TEXTO DO EXERCÍCIO:
MEMÓRIA VIVA NA VOZ DE BELCHIOR - ANOS 70/80

“No centro da sala diante da mesa no fundo do prato comida e tristeza. A gente se olha, se toca e se cala. E se desentende no instante que fala.”

Medo medo medo medo medo...

Belchior foi, a meu ver, a pessoa que soube melhor traduzir as transformações que ocorreram nos anos setenta. Quem não conheceu uma mesa de almoço como esta citada acima, senão na sua casa, mas na casa de algum parente seu?

E ele continua...

“Cada um guarda mais o seu segredo, sua mão fechada, sua boca aberta, seu peito deserto, sua mão parada, lacrada, selada, molhada de medo.

Pai na cabeceira: é hora do almoço. Minha mãe me chama: é hora do almoço. Minha irmã mais nova negra cabeleira. Minha avó me chama: é hora do almoço.”

Medo medo medo medo medo medo...

Isto era o que acontecia em muitas das mesas dos brasileiros: aquele pai lá longe, em cima de um pedestal, na ponta da mesa e todo mundo quieto, calado, lacrado de medo.

OBJETIVO DO EXERCÍCIO: Transcreva do texto sobre Belchior tudo o que vai desde "Belchior foi, a" até "molhada de medo.". A listagem a seguir é um material à parte, sem ligação com o texto sobre Belchior.

TRECHOS DOS DADOS:

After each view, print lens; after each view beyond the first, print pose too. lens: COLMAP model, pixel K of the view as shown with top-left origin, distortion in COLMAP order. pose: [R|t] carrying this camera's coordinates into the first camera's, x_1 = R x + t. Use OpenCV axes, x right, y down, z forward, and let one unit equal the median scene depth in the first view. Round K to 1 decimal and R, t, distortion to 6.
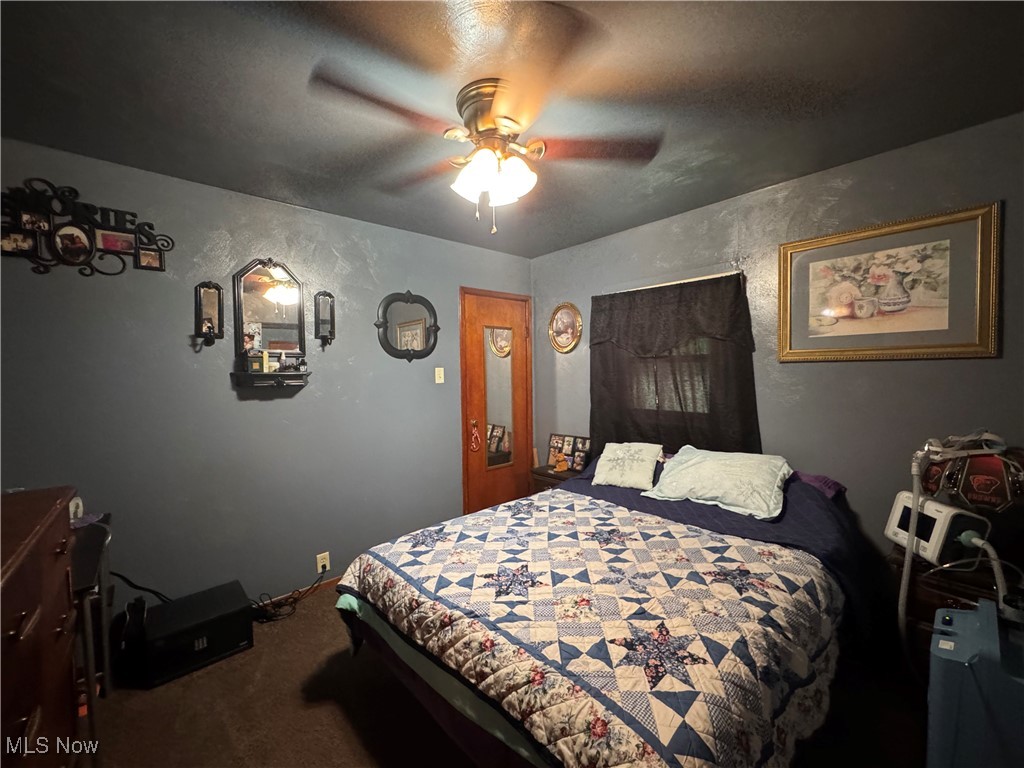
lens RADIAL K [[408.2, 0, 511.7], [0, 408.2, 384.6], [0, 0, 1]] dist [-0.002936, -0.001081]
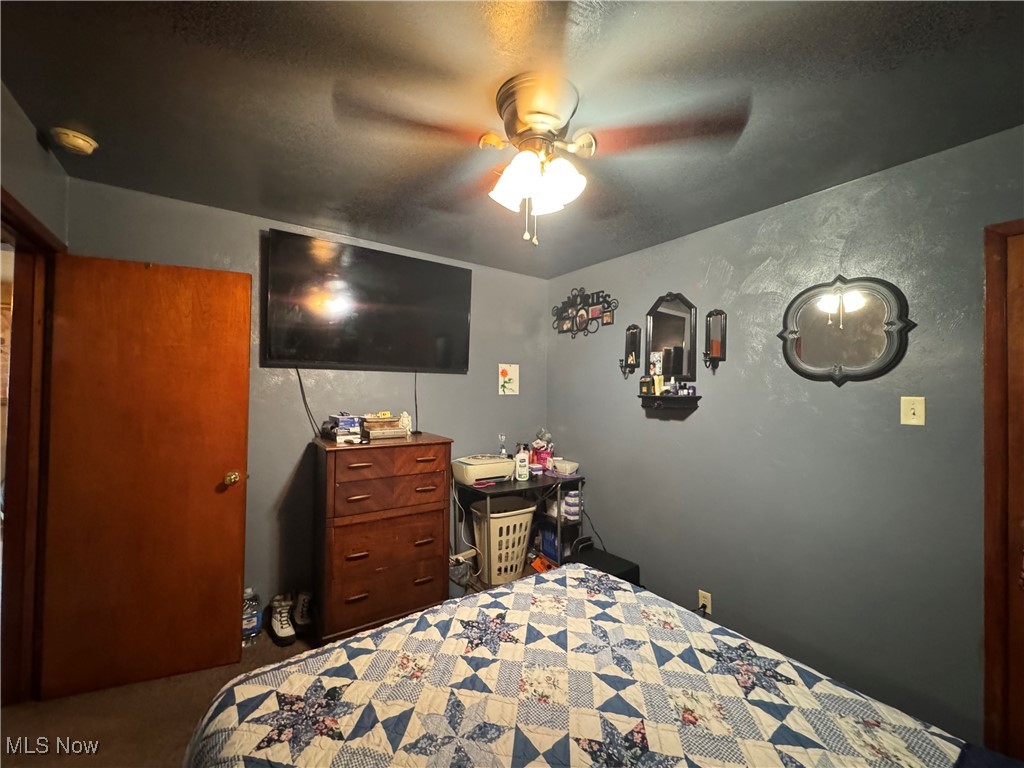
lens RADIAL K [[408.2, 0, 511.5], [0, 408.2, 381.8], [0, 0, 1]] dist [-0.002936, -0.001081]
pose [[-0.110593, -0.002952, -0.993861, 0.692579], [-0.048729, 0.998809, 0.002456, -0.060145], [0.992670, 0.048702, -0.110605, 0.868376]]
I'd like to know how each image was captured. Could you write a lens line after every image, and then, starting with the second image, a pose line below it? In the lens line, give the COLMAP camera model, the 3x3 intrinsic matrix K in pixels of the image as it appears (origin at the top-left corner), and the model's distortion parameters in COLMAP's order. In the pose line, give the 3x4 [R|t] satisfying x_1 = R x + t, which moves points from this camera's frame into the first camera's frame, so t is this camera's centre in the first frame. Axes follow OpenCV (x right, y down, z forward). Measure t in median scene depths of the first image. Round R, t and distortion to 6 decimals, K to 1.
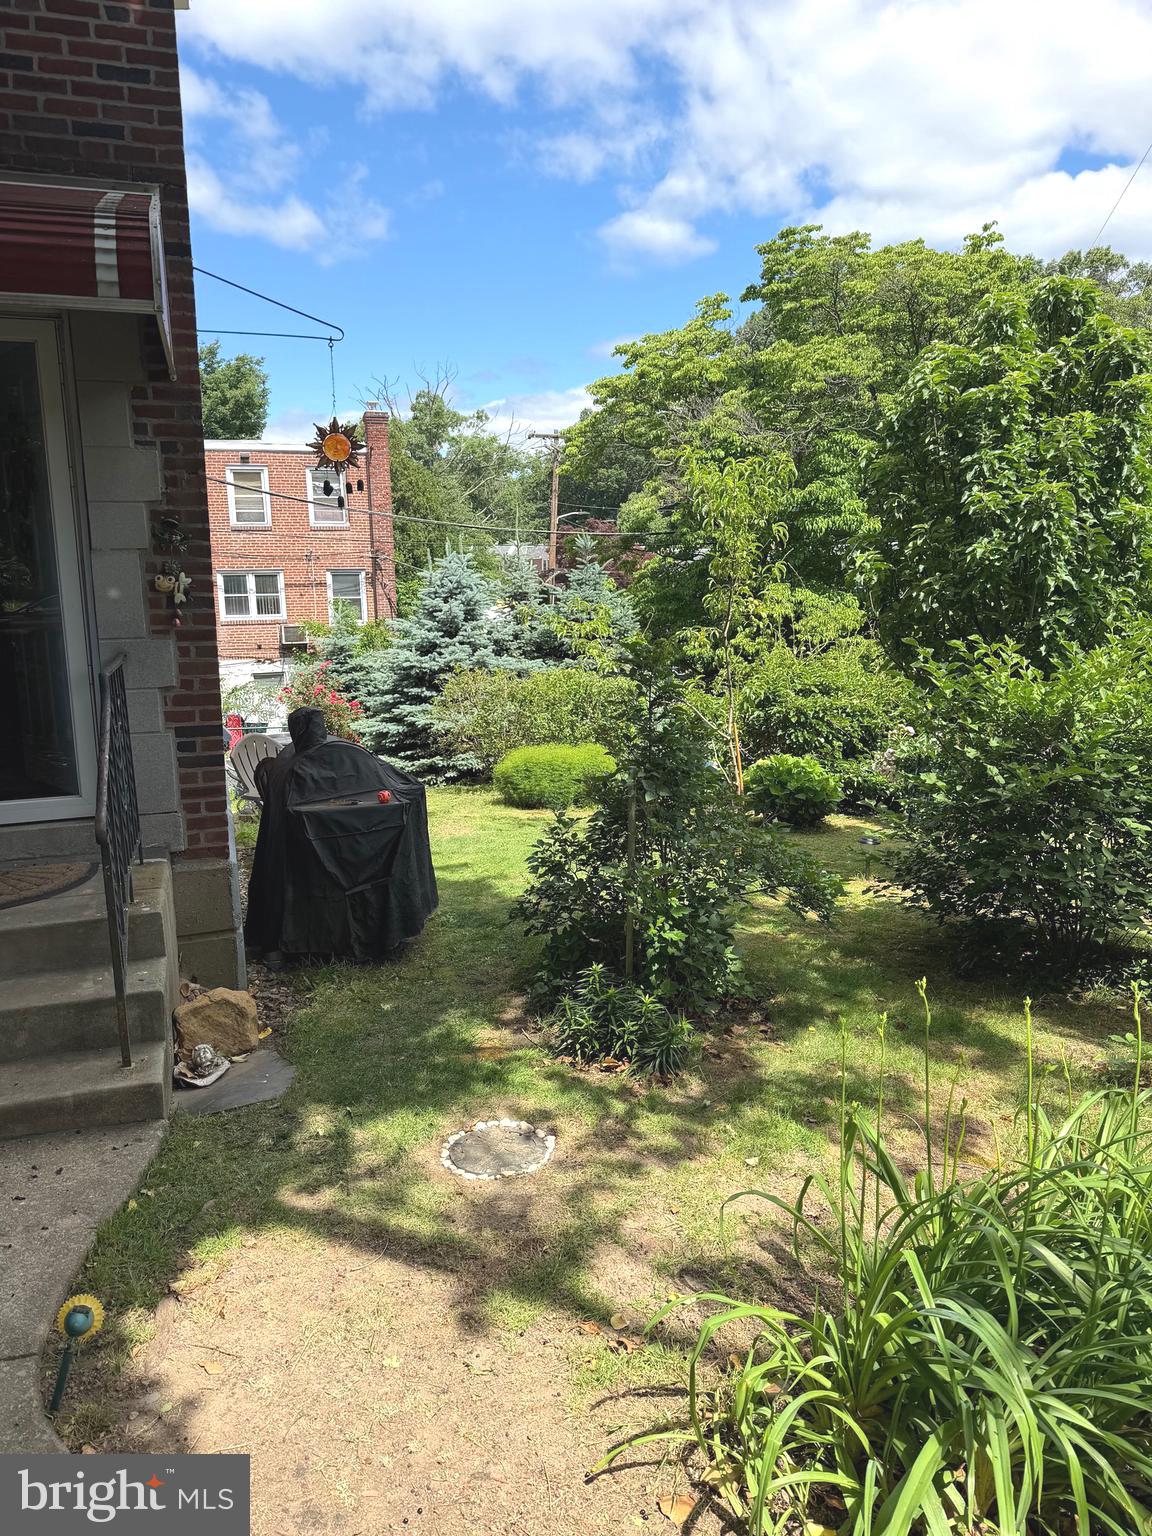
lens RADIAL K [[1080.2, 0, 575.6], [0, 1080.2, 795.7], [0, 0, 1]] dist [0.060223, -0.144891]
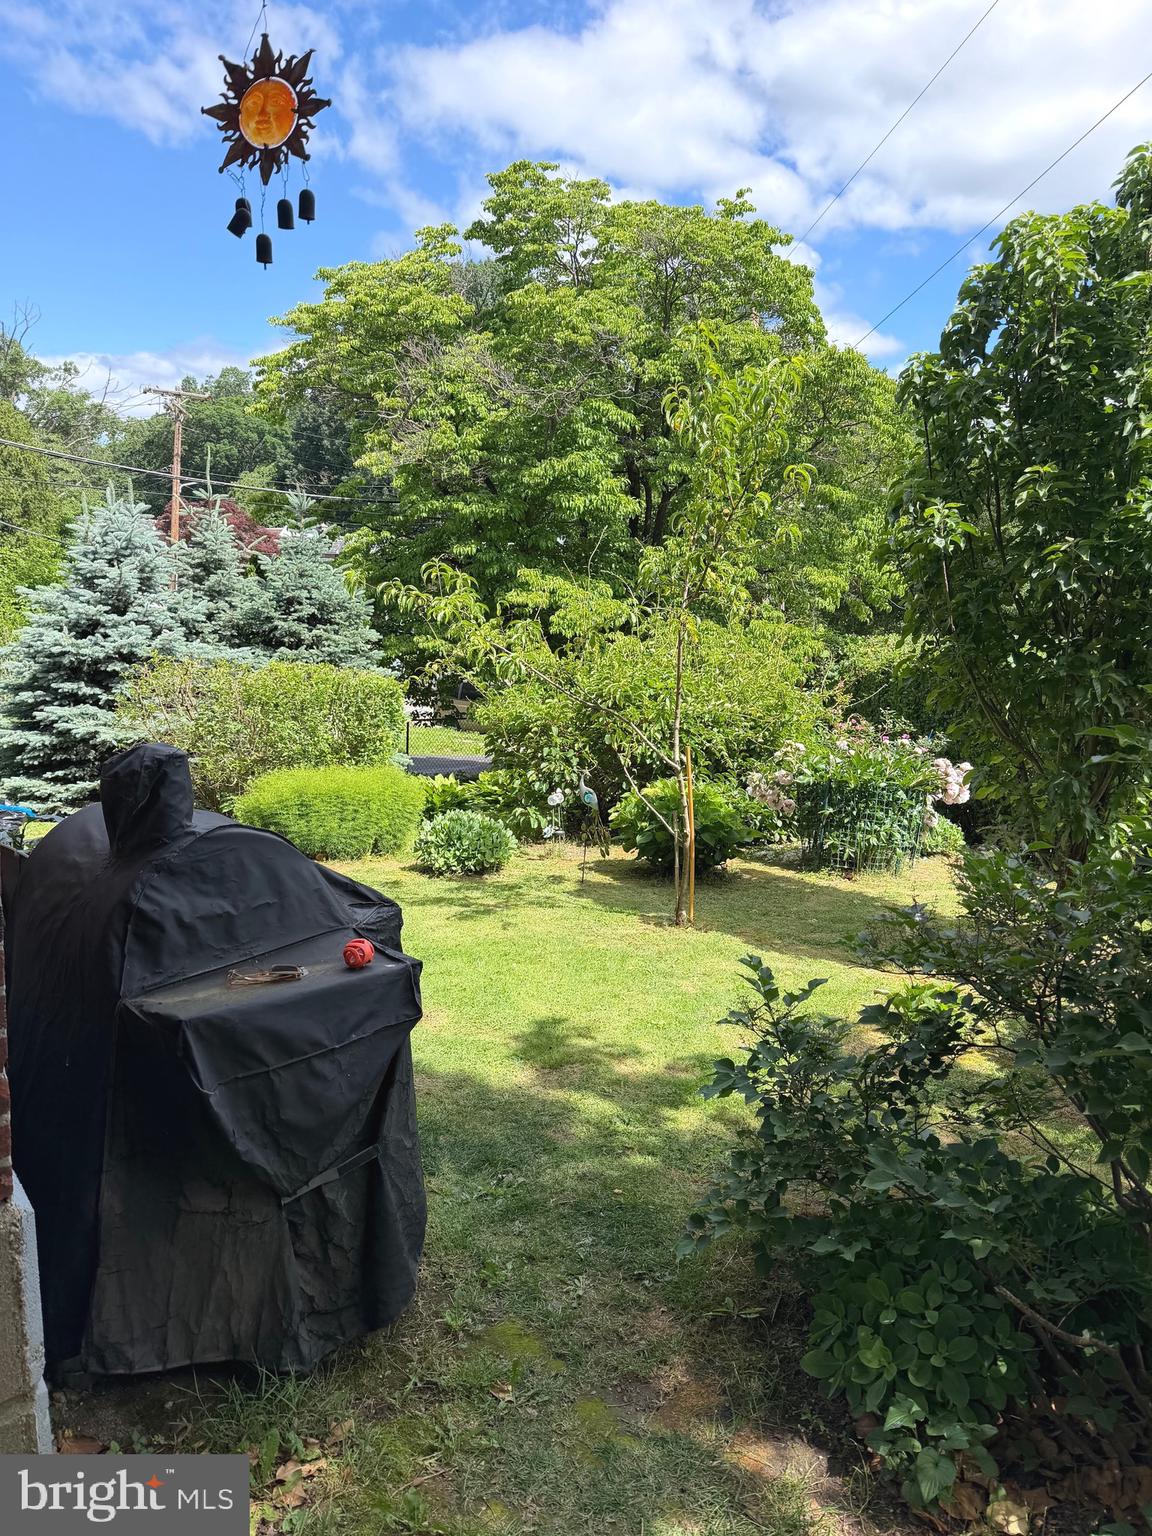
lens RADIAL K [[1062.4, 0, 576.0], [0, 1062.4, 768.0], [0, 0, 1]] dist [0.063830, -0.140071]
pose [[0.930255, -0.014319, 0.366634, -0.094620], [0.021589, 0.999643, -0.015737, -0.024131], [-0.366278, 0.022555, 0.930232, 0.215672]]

RESULTADO DA TAREFA:
Belchior foi, a meu ver, a pessoa que soube melhor traduzir as transformações que ocorreram nos anos setenta. Quem não conheceu uma mesa de almoço como esta citada acima, senão na sua casa, mas na casa de algum parente seu?

E ele continua...

“Cada um guarda mais o seu segredo, sua mão fechada, sua boca aberta, seu peito deserto, sua mão parada, lacrada, selada, molhada de medo.